I am fascinated by each dog’s distinct character. In the wheel position, a husky named Buck runs while shouldering hard to the right against Reese, the largest dog on my team, who runs like a veteran jock-pulling his weight, but never breaking out of a lope if he can help it. Oliva, now partnered with Hans in the middle position, ducks shyly when I pet her, but lunges forward when it’s time to pull. Out front, Fittipaldi presses the harness, running hard, fast, and arrow-straight, feet a pitter-pat blur. And Abner-Abner is frantic in his desire to pull, running with his tiny body rotated 20 degrees off center and his backbone hunched, directing all his force against his right shoulder. Looking like he’s half-cocked to take a dump, he goes and goes.

Mushing is organic snowmobiling. Enough speed to feed your appetite for new territory, without the piston-blast.

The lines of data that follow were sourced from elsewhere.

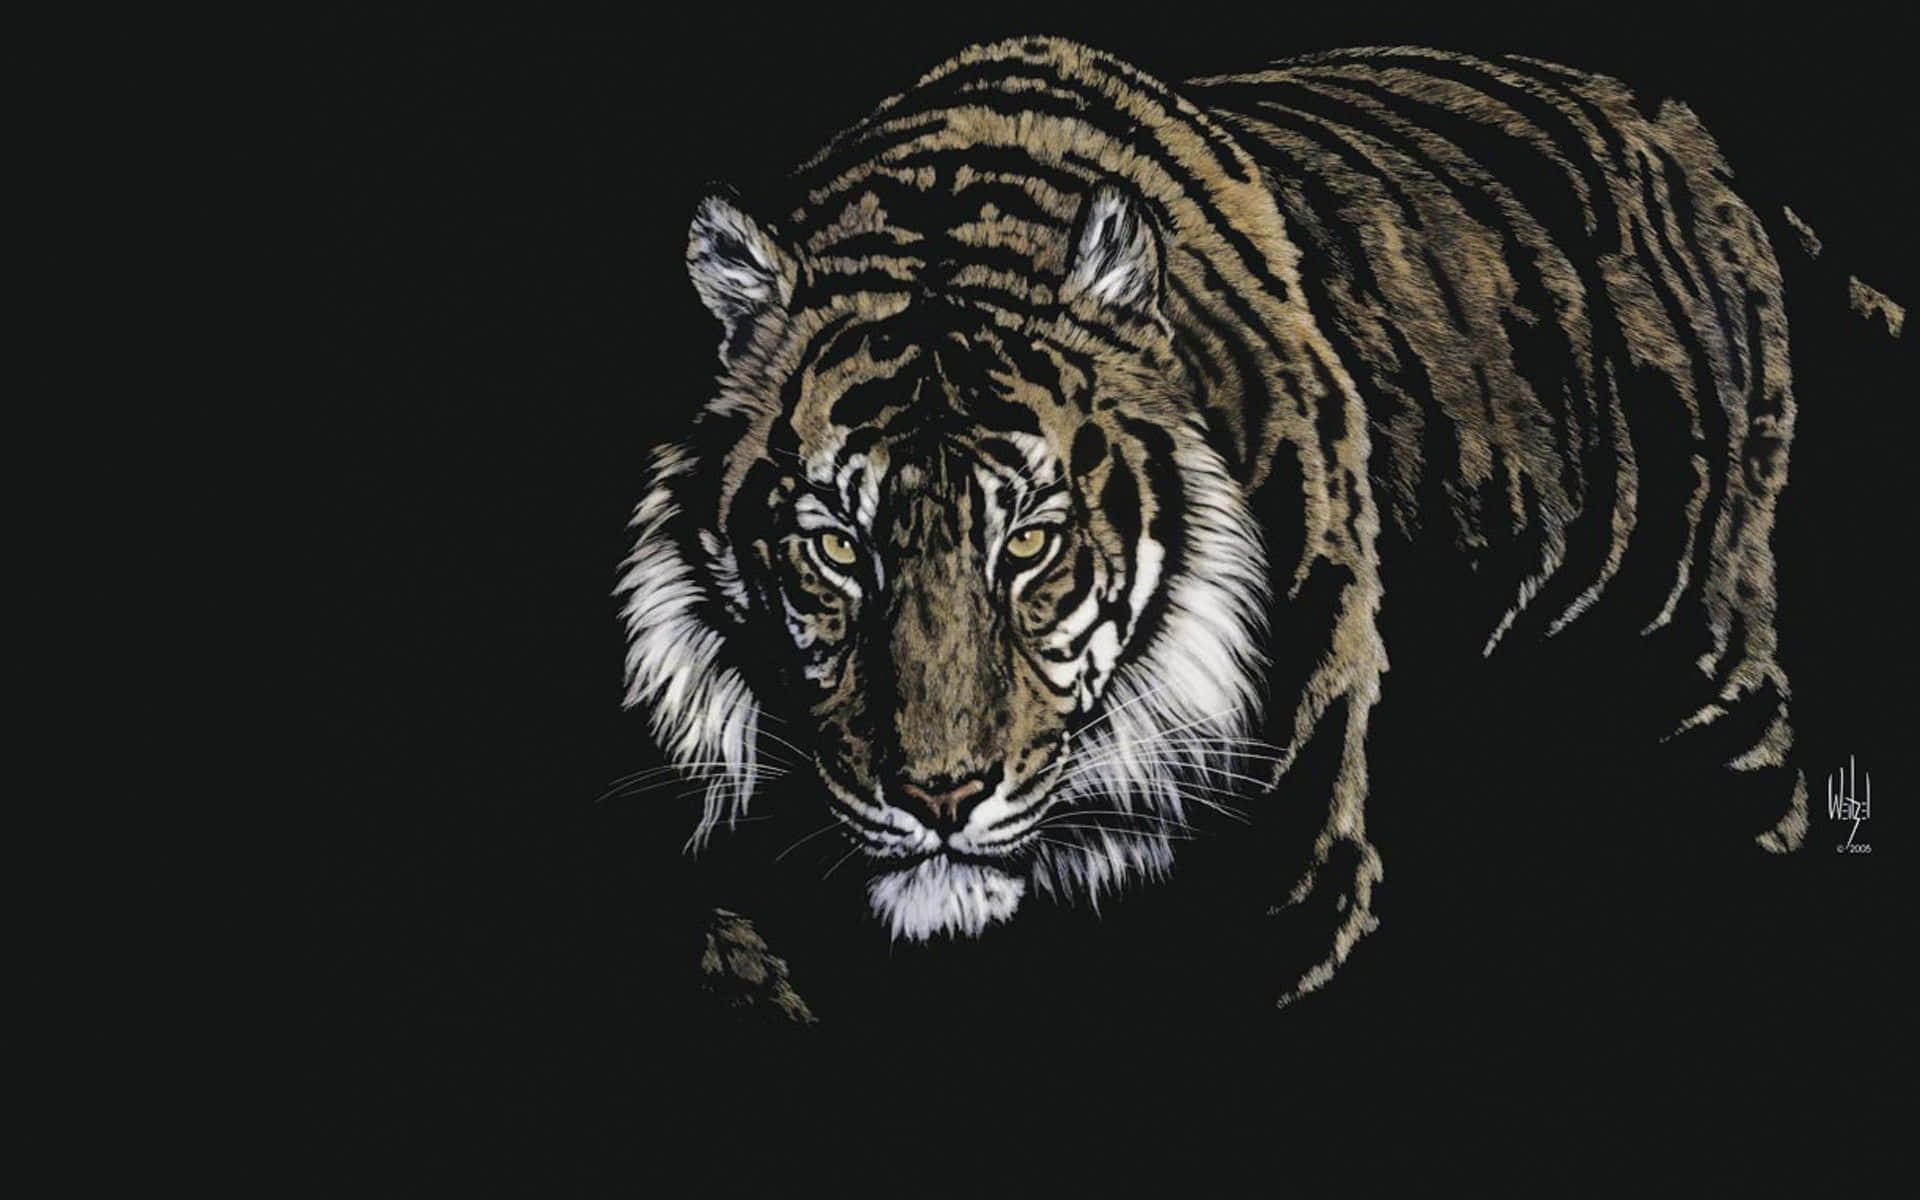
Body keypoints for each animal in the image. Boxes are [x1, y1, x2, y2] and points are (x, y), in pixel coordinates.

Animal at [616, 35, 1827, 1012]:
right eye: (834, 548)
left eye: (1030, 543)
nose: (940, 796)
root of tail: (1677, 124)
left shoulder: (1282, 877)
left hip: (1707, 682)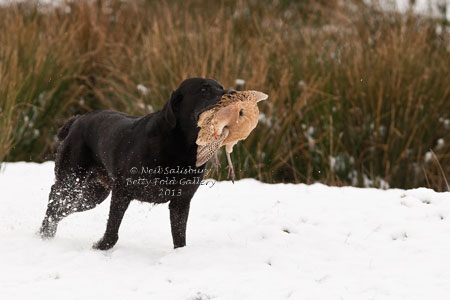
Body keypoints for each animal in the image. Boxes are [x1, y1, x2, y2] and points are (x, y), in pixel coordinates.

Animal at [40, 77, 234, 248]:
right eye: (204, 89)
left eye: (221, 86)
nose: (232, 92)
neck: (181, 146)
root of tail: (76, 120)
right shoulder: (122, 191)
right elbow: (112, 230)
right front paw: (101, 247)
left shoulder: (181, 201)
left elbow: (179, 237)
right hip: (71, 179)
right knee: (54, 199)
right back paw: (44, 235)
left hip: (92, 194)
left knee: (60, 209)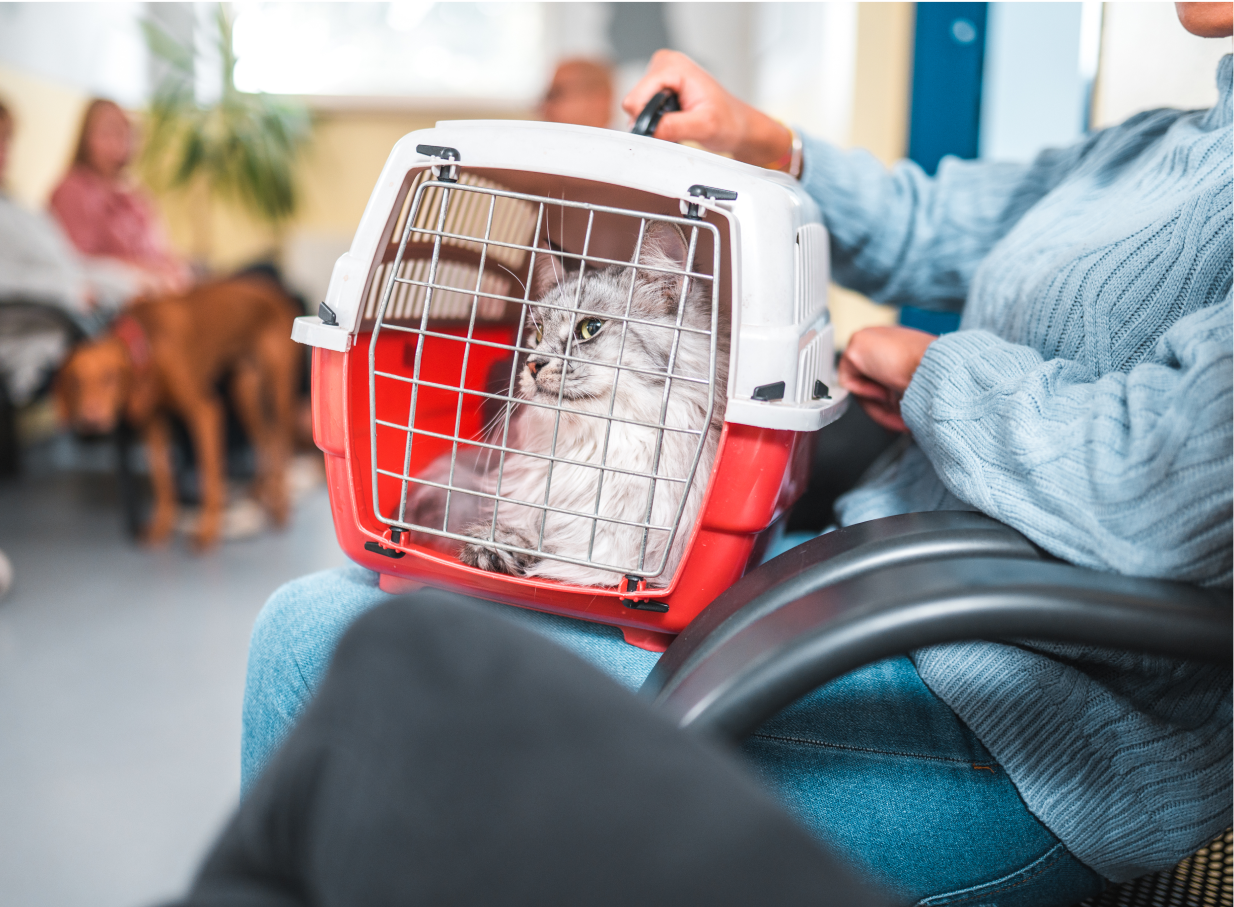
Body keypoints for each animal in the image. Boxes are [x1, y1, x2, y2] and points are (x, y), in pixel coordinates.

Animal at [58, 272, 304, 550]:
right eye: (75, 382)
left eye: (110, 377)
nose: (91, 420)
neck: (148, 339)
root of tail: (276, 290)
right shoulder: (153, 423)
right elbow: (163, 480)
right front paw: (161, 527)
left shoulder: (205, 412)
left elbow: (210, 476)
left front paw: (208, 531)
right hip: (244, 393)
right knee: (265, 441)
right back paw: (262, 494)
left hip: (278, 393)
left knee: (281, 444)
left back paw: (280, 508)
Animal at [409, 222, 725, 584]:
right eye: (537, 333)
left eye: (590, 328)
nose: (532, 365)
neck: (594, 452)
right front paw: (495, 546)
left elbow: (580, 560)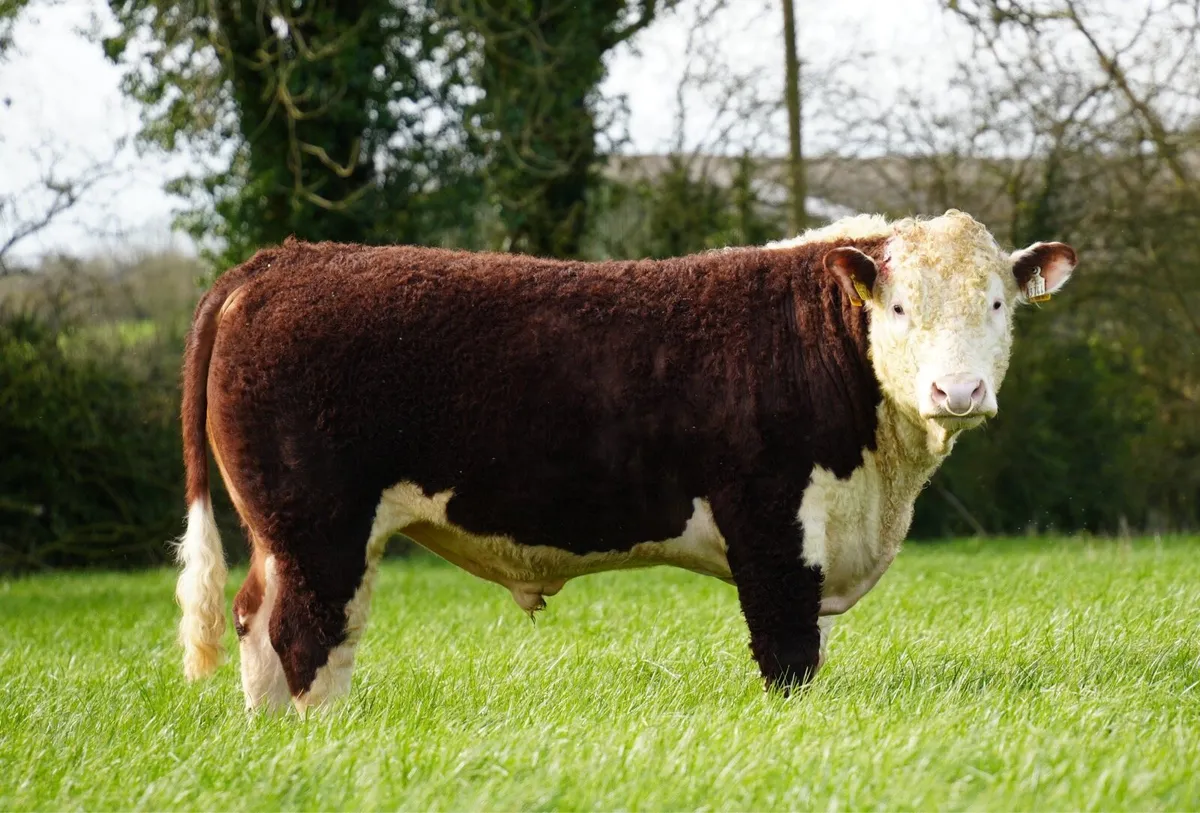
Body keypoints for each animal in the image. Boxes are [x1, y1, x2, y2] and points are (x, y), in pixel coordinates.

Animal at [172, 209, 1077, 713]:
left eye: (998, 302)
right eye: (897, 307)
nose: (957, 390)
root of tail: (282, 260)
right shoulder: (771, 522)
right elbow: (787, 651)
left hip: (289, 531)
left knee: (261, 617)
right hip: (318, 524)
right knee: (304, 632)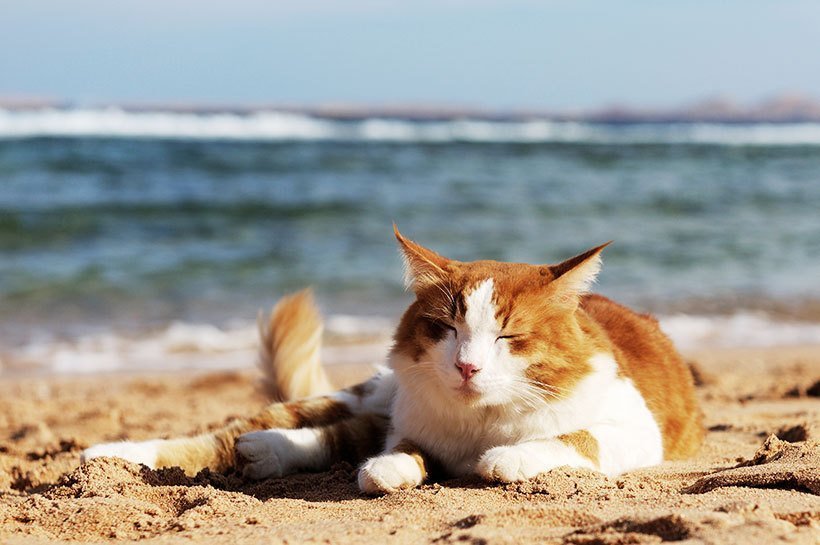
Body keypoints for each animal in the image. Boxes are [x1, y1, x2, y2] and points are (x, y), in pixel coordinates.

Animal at [83, 225, 700, 492]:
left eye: (507, 338)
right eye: (447, 329)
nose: (468, 367)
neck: (479, 422)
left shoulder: (635, 428)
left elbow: (572, 438)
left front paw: (506, 458)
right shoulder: (409, 423)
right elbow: (401, 449)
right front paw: (392, 468)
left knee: (333, 436)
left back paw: (269, 456)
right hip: (367, 393)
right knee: (246, 432)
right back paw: (110, 456)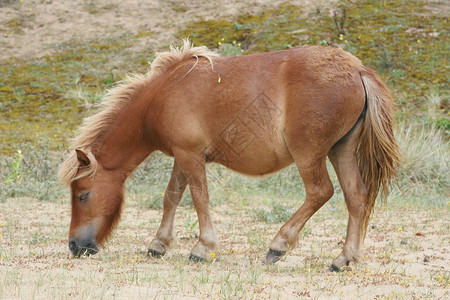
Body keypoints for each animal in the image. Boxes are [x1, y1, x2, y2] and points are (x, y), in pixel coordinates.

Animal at [58, 38, 400, 270]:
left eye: (83, 195)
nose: (75, 245)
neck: (162, 95)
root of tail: (358, 69)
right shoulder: (182, 156)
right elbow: (172, 197)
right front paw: (158, 244)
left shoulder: (190, 156)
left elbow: (199, 198)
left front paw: (203, 248)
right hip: (341, 150)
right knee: (356, 197)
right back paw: (344, 258)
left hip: (310, 154)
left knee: (320, 192)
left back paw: (278, 246)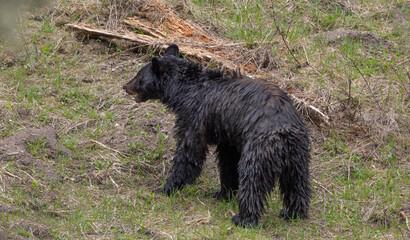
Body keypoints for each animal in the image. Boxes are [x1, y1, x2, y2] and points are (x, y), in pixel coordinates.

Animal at [123, 44, 312, 227]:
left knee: (253, 180)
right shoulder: (227, 132)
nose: (125, 86)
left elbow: (190, 152)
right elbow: (228, 162)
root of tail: (285, 132)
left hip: (260, 148)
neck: (185, 91)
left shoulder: (196, 116)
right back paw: (293, 213)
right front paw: (222, 193)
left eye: (139, 76)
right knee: (297, 183)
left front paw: (166, 187)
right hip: (298, 155)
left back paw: (244, 219)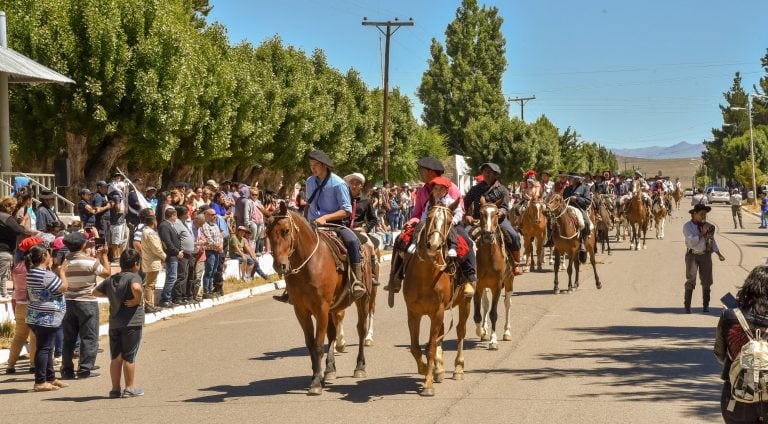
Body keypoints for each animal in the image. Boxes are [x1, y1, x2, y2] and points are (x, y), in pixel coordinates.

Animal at [266, 202, 374, 394]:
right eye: (267, 233)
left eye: (286, 230)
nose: (280, 265)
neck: (309, 264)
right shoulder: (301, 310)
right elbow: (311, 343)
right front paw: (317, 375)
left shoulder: (321, 307)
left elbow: (317, 344)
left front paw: (316, 383)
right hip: (333, 307)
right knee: (332, 334)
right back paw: (330, 370)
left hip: (363, 299)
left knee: (361, 329)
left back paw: (360, 367)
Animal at [402, 197, 474, 396]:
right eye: (428, 218)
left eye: (449, 222)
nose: (433, 246)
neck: (426, 276)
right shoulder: (413, 313)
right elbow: (415, 346)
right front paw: (424, 369)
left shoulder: (438, 311)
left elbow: (431, 347)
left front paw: (427, 384)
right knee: (441, 333)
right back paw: (439, 370)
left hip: (465, 303)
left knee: (460, 330)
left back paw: (458, 368)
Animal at [474, 197, 516, 350]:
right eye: (481, 213)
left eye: (496, 213)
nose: (487, 234)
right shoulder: (478, 286)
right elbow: (478, 314)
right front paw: (481, 331)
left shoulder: (497, 286)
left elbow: (493, 313)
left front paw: (493, 340)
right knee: (485, 304)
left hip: (509, 280)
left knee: (507, 303)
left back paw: (507, 332)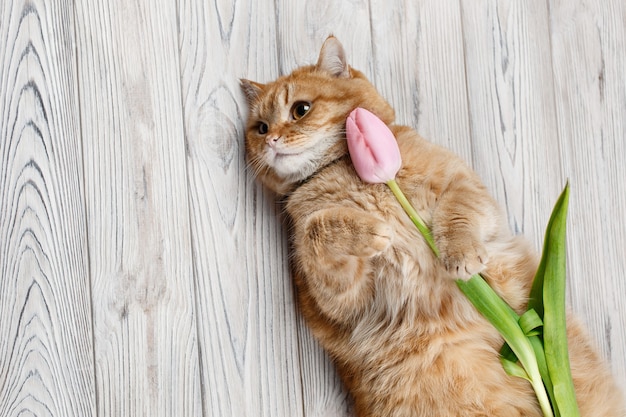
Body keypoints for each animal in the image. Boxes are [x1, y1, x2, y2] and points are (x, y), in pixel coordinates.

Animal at [240, 36, 624, 416]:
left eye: (300, 110)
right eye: (260, 128)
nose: (271, 141)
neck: (342, 171)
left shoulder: (462, 185)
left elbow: (458, 215)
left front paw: (460, 254)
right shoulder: (340, 298)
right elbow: (315, 230)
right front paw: (372, 230)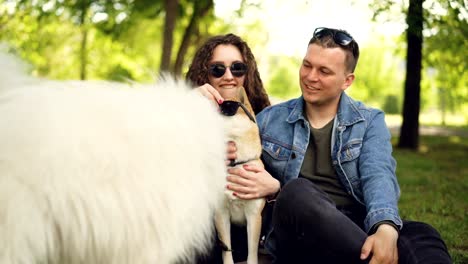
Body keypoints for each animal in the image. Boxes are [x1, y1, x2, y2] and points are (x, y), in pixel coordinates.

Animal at [214, 86, 266, 264]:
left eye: (224, 110)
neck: (235, 164)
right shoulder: (221, 214)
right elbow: (227, 251)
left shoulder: (254, 216)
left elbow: (252, 253)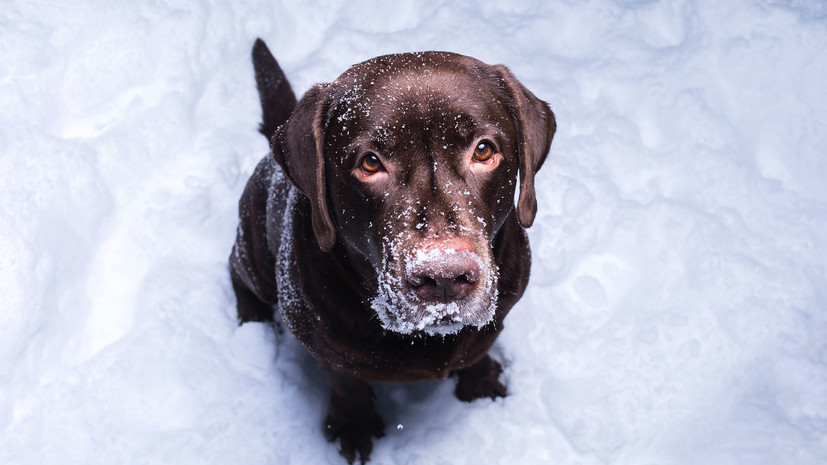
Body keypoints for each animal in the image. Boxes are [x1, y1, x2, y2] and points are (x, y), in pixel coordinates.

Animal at [228, 39, 556, 460]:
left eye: (484, 151)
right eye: (370, 163)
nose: (444, 276)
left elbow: (480, 347)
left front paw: (481, 386)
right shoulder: (322, 339)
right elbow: (346, 379)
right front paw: (354, 426)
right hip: (256, 256)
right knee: (237, 272)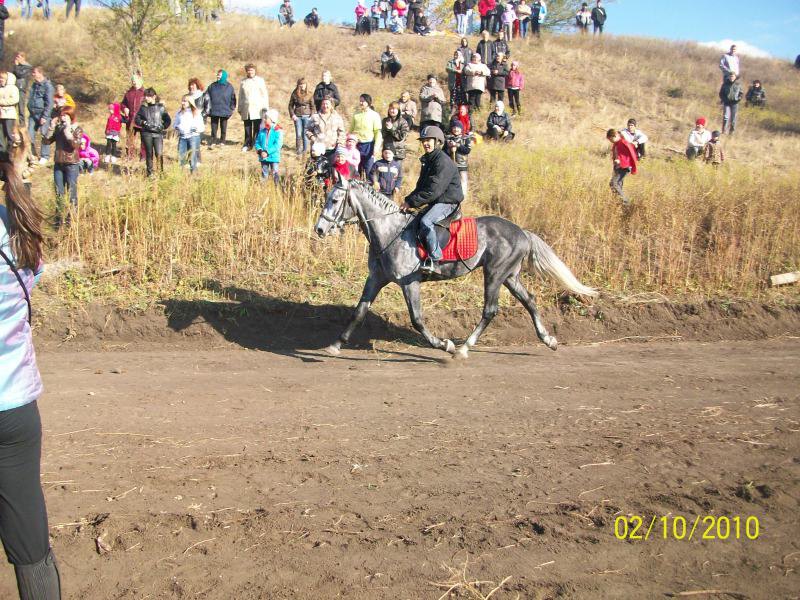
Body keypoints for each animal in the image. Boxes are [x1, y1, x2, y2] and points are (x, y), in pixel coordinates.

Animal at [316, 177, 596, 356]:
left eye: (335, 200)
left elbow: (417, 319)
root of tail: (522, 232)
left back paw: (463, 348)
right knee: (530, 300)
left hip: (494, 274)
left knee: (490, 310)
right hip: (509, 276)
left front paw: (444, 344)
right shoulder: (376, 279)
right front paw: (335, 345)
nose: (319, 229)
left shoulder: (409, 283)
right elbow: (358, 312)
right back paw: (548, 340)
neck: (390, 232)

Because you can hear the sled’s squeak and the dog paws drumming, you feel not so much that you are covering ground as flowing the terrain. You learn to roll against the flex of the runners, and soon you are slow-dancing the curve of the earth. We run all morning, stop for lunch, then run again. We descend, break through the dogwood brush flats, and plane out across the smooth ice of the Brule River.